Start of Document

There was something curious about the Gasparilla confirmation card he received in the mail last week.

He squinted at it through his glasses.

What did that say in the left-hand corner?

1 Sex=M Age=65 15K

Joe Burgasser

The curious part was the first number, which he knew after more than 20 years of running in the Gasparilla Distance Classic, is given to the defending champion.

Last year's winner was Ronnie Holassie.

Hmmmm.

As Burgasser would find out, Holassie decided not to defend, and Burgasser was being honored by race officials in one of the best ways he could ever imagine.

Suddenly that little No. 1 was huge.

"And I," Burgasser said, "was humbled.

"To think of all the incredible runners who have worn that No. 1. I mean we're talking about the best runners in the world: Rob De Castella, Grete Waitz and others like Phillimon Hanneck, Keith Brantly.

"And here I am, old Joe, wearing No. 1. It really means a lot."

Race director Susan Harmeling said she didn't look far when Holassie said he wasn't coming.

End of Document
Start of Supplied material

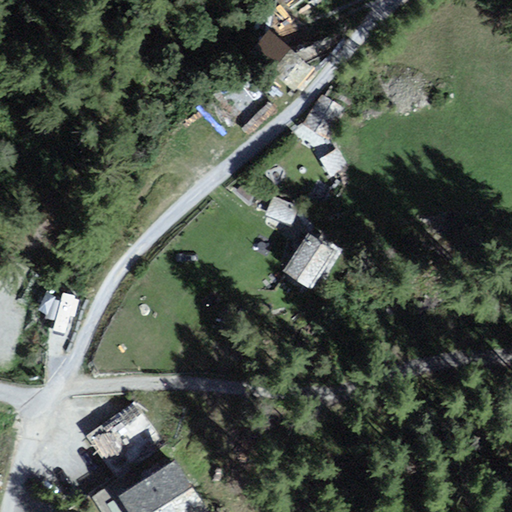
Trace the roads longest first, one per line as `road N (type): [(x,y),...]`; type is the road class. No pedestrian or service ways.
road 1 (track): [(511,366),(408,380),(53,398)]
road 2 (residential): [(20,511),(53,398),(0,392)]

End of Supplied material

To do →
1: In the Gasparilla article, who won the race the previous year?
2: List every runner whom Burgasser names in the Gasparilla article as having worn the No. 1 bib.

Correct answers →
1: Ronnie Holassie

2: Rob De Castella, Grete Waitz, Phillimon Hanneck, Keith Brantly